While the Church faced a “more serious doctrinal crisis” in the Arian heresy of the fourth century, which denied the divinity of Christ, there is today “confusion about many truths of the faith and a growing sense that the Church is no longer certain regarding the truths that she has always taught,” he said.
“The see of Peter not only does not clarify the confusion and correct the error, but appears to favor the confusion, which daily increases.”
An example of this is the Catholic Church in Germany embarking on the “synodal way,” which some German bishops say is a process to rewrite the Church’s moral teaching, particularly on marriage, family, and human sexuality, added the cardinal.
As for development of doctrine, that never meant changing the doctrine, Burke stressed.
“There are some today who say that the Church's teaching on the intrinsic evil of homosexual acts has developed so that now, in contradiction to the constant teaching of the Church, homosexual acts in certain circumstances are considered to be good and loving,” he said.
Indeed, so great is the confusion that some claim obeying the commandments can actually be a sin, Burke noted. “This may seem absurd to you, and in fact, it is.

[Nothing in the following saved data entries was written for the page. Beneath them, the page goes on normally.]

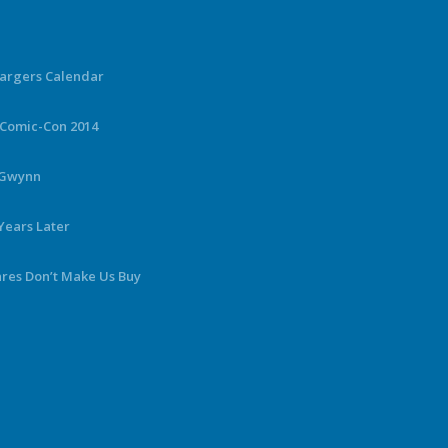
hargers Calendar
 Comic-Con 2014
y Gwynn
Years Later
ares Don’t Make Us Buy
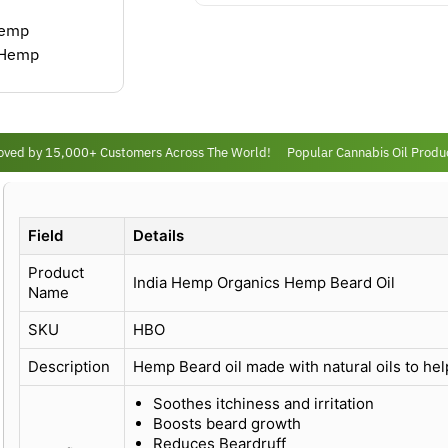
ed by 15,000+ Customers Across The World!
Popular Cannabis Oil Product
Field
Details
Product
India Hemp Organics Hemp Beard Oil
Name
SKU
HBO
Description
Hemp Beard oil made with natural oils to he
Soothes itchiness and irritation
Boosts beard growth
Reduces Beardruff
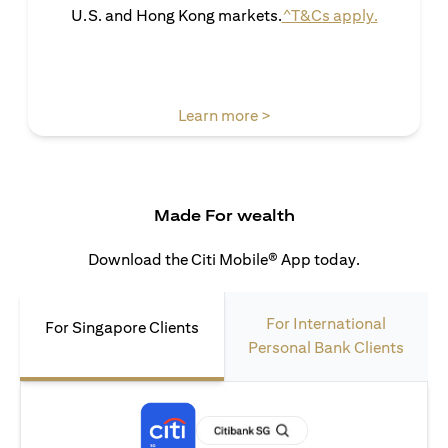
(opens in 
U.S. and Hong Kong markets.
^T&Cs apply.
(opens in a new tab)
Learn more >
Made For wealth
Download the Citi Mobile® App today.
For International
For Singapore Clients
Personal Bank Clients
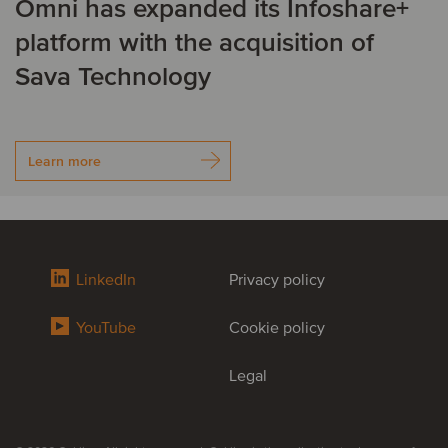
Omni has expanded its Infoshare+
platform with the acquisition of
Sava Technology
Learn more
LinkedIn
Privacy policy
YouTube
Cookie policy
Legal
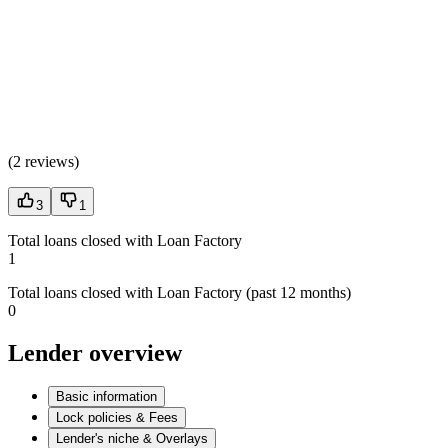
(
2 reviews
)
3
1
Total loans closed with Loan Factory
1
Total loans closed with Loan Factory (past 12 months)
0
Lender overview
Basic information
Lock policies & Fees
Lender's niche & Overlays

But this is how the reasoning goes.”
The Declaration of Truths provides “an effective help in giving an account of our faith in an ever growing secular and ecclesial culture of confusion, error and division,” Burke told the conference.
“But let me make clear that confusion is never a good. Confusion is the work of the devil. It always has been and it always will be,” he said to a burst of applause.
Responsibility to redress this confusion “weighs particularly” on bishops, whom Pope Gregory the Great described as “the watchdog who guards the flock against the wolves, warning the flock and driving the wolves away from the flock,” he said.
St. Boniface added, “The watchdog that does not bark when there is a threat to the flock is useless and harmful,” Burke said to more thunderous applause.
In the following Q&A, Burke assured the crowd that “I can’t imagine” the extraordinary form of the Mass being forbidden, as some people fear, given that Pope Benedict XVI’s motu proprio Summorum pontificum has given the traditional Mass “a real foothold” across the globe.
‘There are enemies of the extraordinary form, you know that well, but I don’t think that they’re going to prevail,” he said.
Moreover, when he celebrates the traditional Mass, older people are far outnumbered by “young people, young, single people,” Burke said to sustained applause.
Regarding the Society of St. Pius X, Pope Francis seems intent on reconciliation, but “a reconciliation has to be real,” the cardinal said.
There are still questions regarding the Society’s position on two Vatican declarations, which are not dogmatic: Nostra aetate, on other religions, and Dignitatis humanae, on religious freedom, that must be resolved.
Burke ended by exhorting people against discouragement, the “principal temptation” of Satan.
“Some people are getting very discouraged with what's going on in general in the Church,” he said.
“I always say to them, look, look around how many wonderful young families are practicing their Catholic faith. Look at the number of the seminarians. Look at the pro-life movement, the strength that it has … So we can’t give way to discouragement.”
Burke is a “shepherd after the heart of the people” and a “priest who loves the people,” Call to Holiness Detroit organizer Deborah Bloomfield told LifeSiteNews, adding that for the conference’s closing pontifical Mass in the extraordinary form there was “standing room only.”